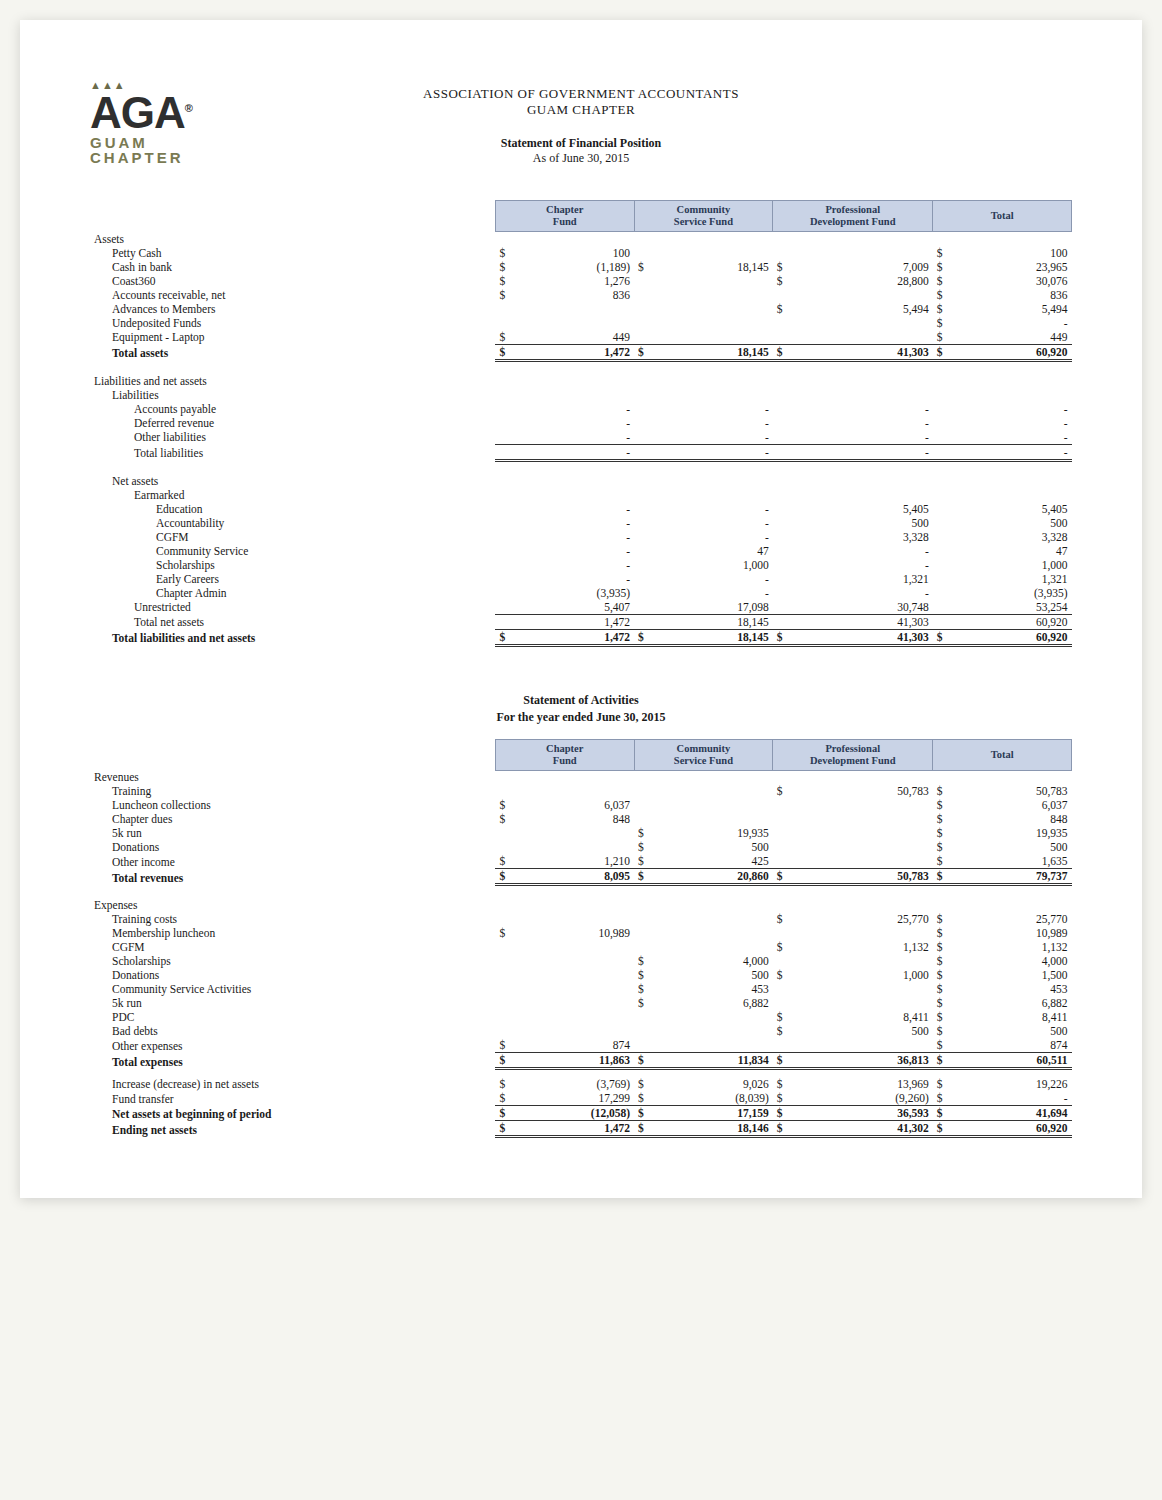▲▲▲
AGA®
GUAM
CHAPTER
ASSOCIATION OF GOVERNMENT ACCOUNTANTS
GUAM CHAPTER
Statement of Financial Position
As of June 30, 2015
| | Chapter Fund | Community Service Fund | Professional Development Fund | Total |
| --- | --- | --- | --- | --- |
| Assets | |
| Petty Cash | $ | 100 | | | | | $ | 100 |
| Cash in bank | $ | (1,189) | $ | 18,145 | $ | 7,009 | $ | 23,965 |
| Coast360 | $ | 1,276 | | | $ | 28,800 | $ | 30,076 |
| Accounts receivable, net | $ | 836 | | | | | $ | 836 |
| Advances to Members | | | | | $ | 5,494 | $ | 5,494 |
| Undeposited Funds | | | | | | | $ | - |
| Equipment - Laptop | $ | 449 | | | | | $ | 449 |
| Total assets | $ | 1,472 | $ | 18,145 | $ | 41,303 | $ | 60,920 |
| Liabilities and net assets | |
| Liabilities | |
| Accounts payable | | - | | - | | - | | - |
| Deferred revenue | | - | | - | | - | | - |
| Other liabilities | | - | | - | | - | | - |
| Total liabilities | | - | | - | | - | | - |
| Net assets | |
| Earmarked | |
| Education | | - | | - | | 5,405 | | 5,405 |
| Accountability | | - | | - | | 500 | | 500 |
| CGFM | | - | | - | | 3,328 | | 3,328 |
| Community Service | | - | | 47 | | - | | 47 |
| Scholarships | | - | | 1,000 | | - | | 1,000 |
| Early Careers | | - | | - | | 1,321 | | 1,321 |
| Chapter Admin | | (3,935) | | - | | - | | (3,935) |
| Unrestricted | | 5,407 | | 17,098 | | 30,748 | | 53,254 |
| Total net assets | | 1,472 | | 18,145 | | 41,303 | | 60,920 |
| Total liabilities and net assets | $ | 1,472 | $ | 18,145 | $ | 41,303 | $ | 60,920 |
Statement of Activities
For the year ended June 30, 2015
| | Chapter Fund | Community Service Fund | Professional Development Fund | Total |
| --- | --- | --- | --- | --- |
| Revenues | |
| Training | | | | | $ | 50,783 | $ | 50,783 |
| Luncheon collections | $ | 6,037 | | | | | $ | 6,037 |
| Chapter dues | $ | 848 | | | | | $ | 848 |
| 5k run | | | $ | 19,935 | | | $ | 19,935 |
| Donations | | | $ | 500 | | | $ | 500 |
| Other income | $ | 1,210 | $ | 425 | | | $ | 1,635 |
| Total revenues | $ | 8,095 | $ | 20,860 | $ | 50,783 | $ | 79,737 |
| Expenses | |
| Training costs | | | | | $ | 25,770 | $ | 25,770 |
| Membership luncheon | $ | 10,989 | | | | | $ | 10,989 |
| CGFM | | | | | $ | 1,132 | $ | 1,132 |
| Scholarships | | | $ | 4,000 | | | $ | 4,000 |
| Donations | | | $ | 500 | $ | 1,000 | $ | 1,500 |
| Community Service Activities | | | $ | 453 | | | $ | 453 |
| 5k run | | | $ | 6,882 | | | $ | 6,882 |
| PDC | | | | | $ | 8,411 | $ | 8,411 |
| Bad debts | | | | | $ | 500 | $ | 500 |
| Other expenses | $ | 874 | | | | | $ | 874 |
| Total expenses | $ | 11,863 | $ | 11,834 | $ | 36,813 | $ | 60,511 |
| Increase (decrease) in net assets | $ | (3,769) | $ | 9,026 | $ | 13,969 | $ | 19,226 |
| Fund transfer | $ | 17,299 | $ | (8,039) | $ | (9,260) | $ | - |
| Net assets at beginning of period | $ | (12,058) | $ | 17,159 | $ | 36,593 | $ | 41,694 |
| Ending net assets | $ | 1,472 | $ | 18,146 | $ | 41,302 | $ | 60,920 |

* * * *

From the listing above, return the lines starting at the one with "As of June 30, 2015" and ending at the one with "Community Service |", both kept, exactly as they appear and nothing more.

§ SOLUTION FOR THIS PROBLEM
As of June 30, 2015
| | Chapter Fund | Community Service Fund | Professional Development Fund | Total |
| --- | --- | --- | --- | --- |
| Assets | |
| Petty Cash | $ | 100 | | | | | $ | 100 |
| Cash in bank | $ | (1,189) | $ | 18,145 | $ | 7,009 | $ | 23,965 |
| Coast360 | $ | 1,276 | | | $ | 28,800 | $ | 30,076 |
| Accounts receivable, net | $ | 836 | | | | | $ | 836 |
| Advances to Members | | | | | $ | 5,494 | $ | 5,494 |
| Undeposited Funds | | | | | | | $ | - |
| Equipment - Laptop | $ | 449 | | | | | $ | 449 |
| Total assets | $ | 1,472 | $ | 18,145 | $ | 41,303 | $ | 60,920 |
| Liabilities and net assets | |
| Liabilities | |
| Accounts payable | | - | | - | | - | | - |
| Deferred revenue | | - | | - | | - | | - |
| Other liabilities | | - | | - | | - | | - |
| Total liabilities | | - | | - | | - | | - |
| Net assets | |
| Earmarked | |
| Education | | - | | - | | 5,405 | | 5,405 |
| Accountability | | - | | - | | 500 | | 500 |
| CGFM | | - | | - | | 3,328 | | 3,328 |
| Community Service | | - | | 47 | | - | | 47 |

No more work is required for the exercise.